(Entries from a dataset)
>>>>

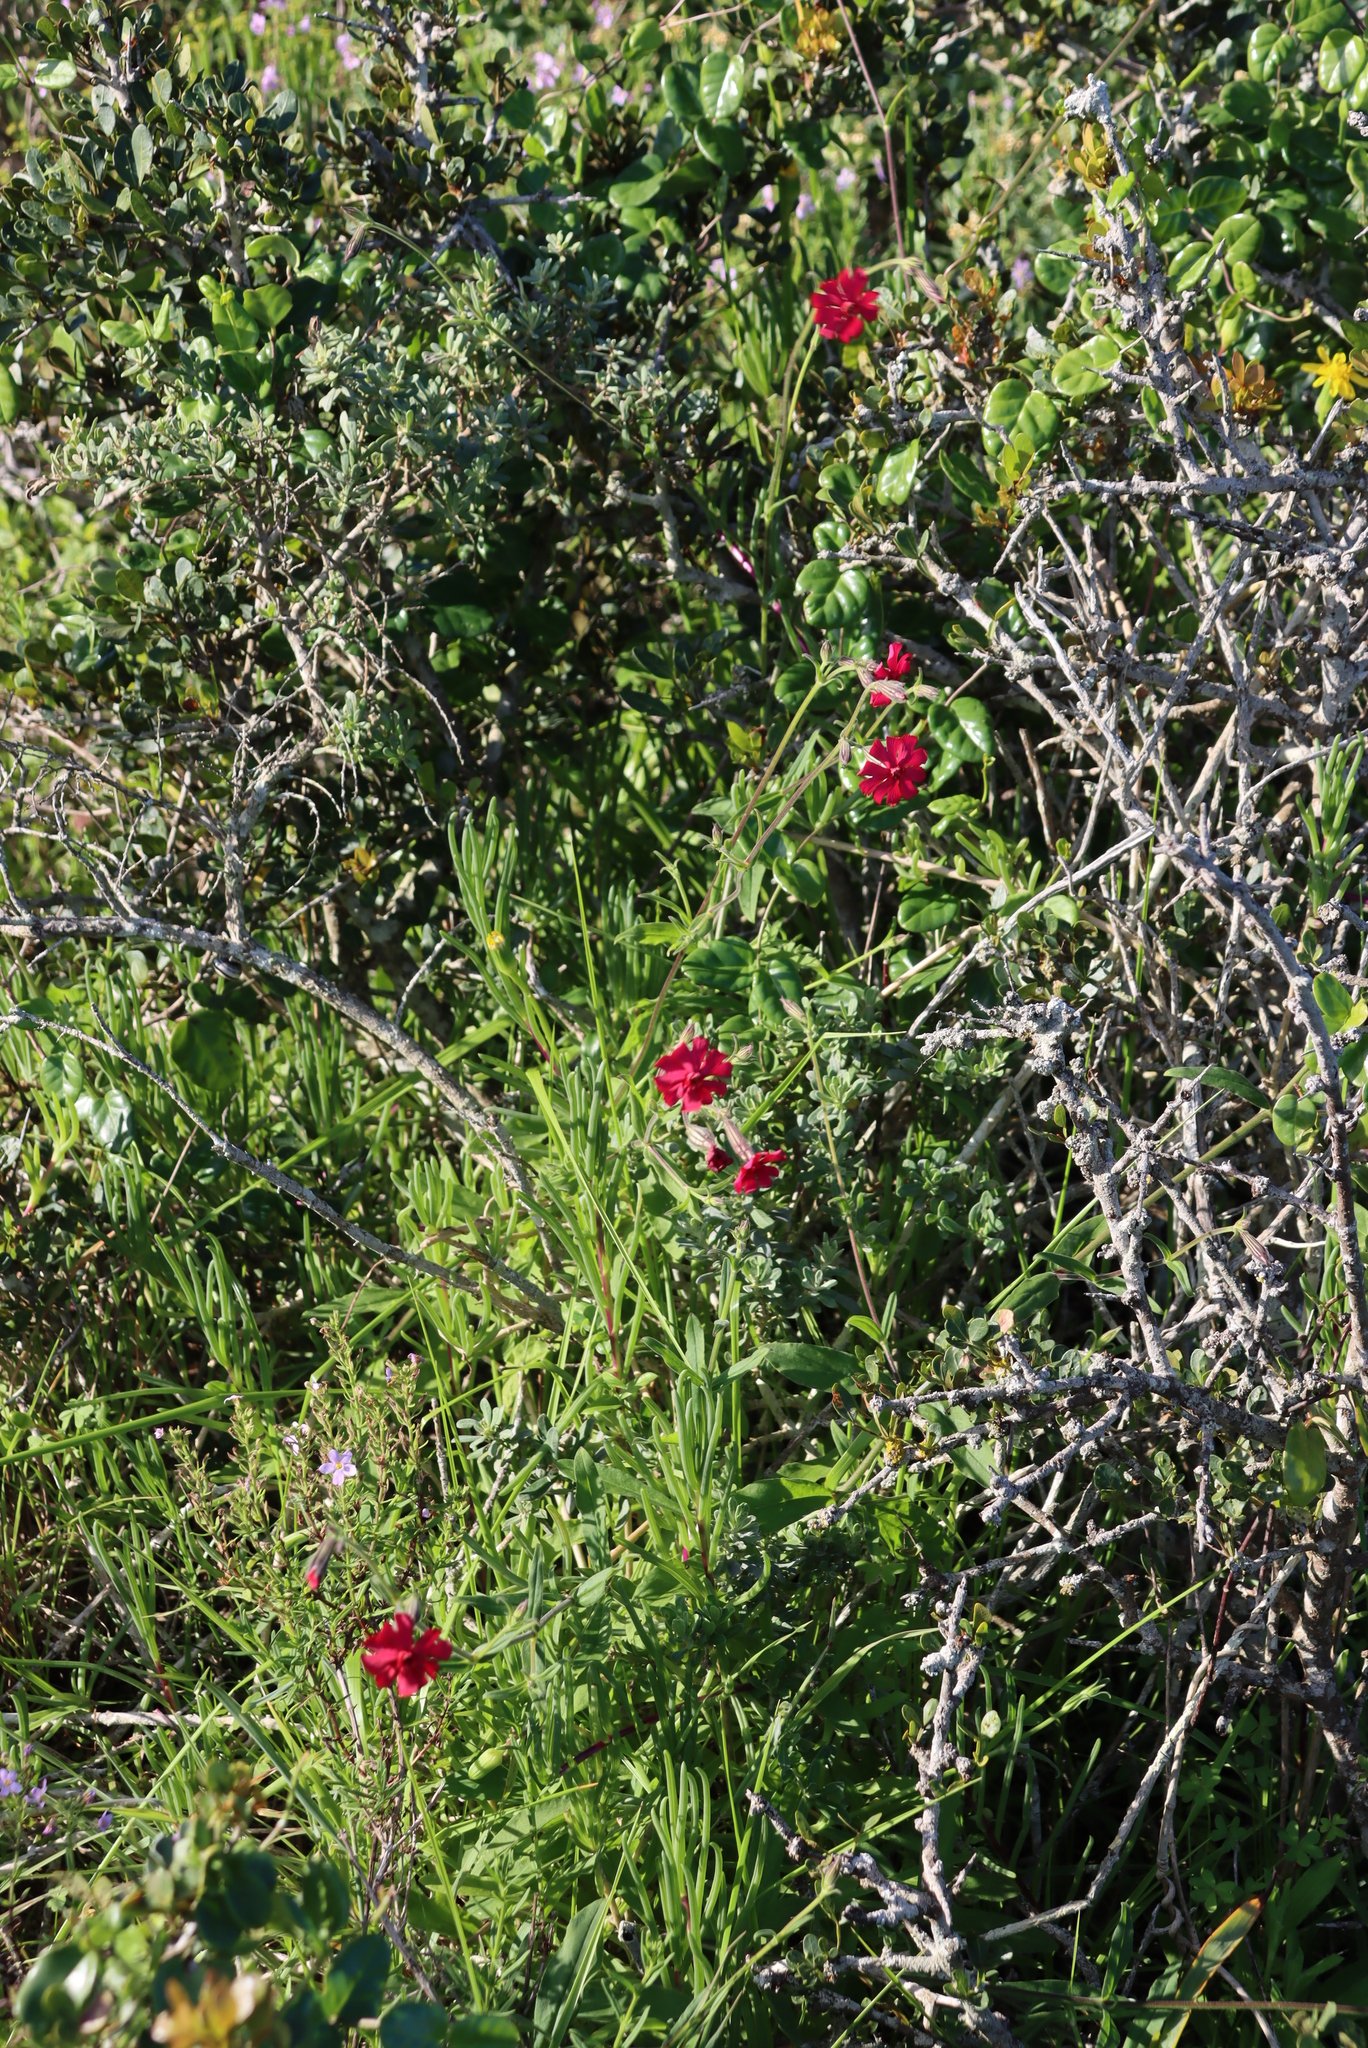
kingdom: Plantae
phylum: Tracheophyta
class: Magnoliopsida
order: Caryophyllales
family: Caryophyllaceae
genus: Silene
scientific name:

<<<<

Given instruction: Copy out every one of the lines above without changing a word, and omit the pictures.

Complete response:
kingdom: Plantae
phylum: Tracheophyta
class: Magnoliopsida
order: Caryophyllales
family: Caryophyllaceae
genus: Silene
scientific name:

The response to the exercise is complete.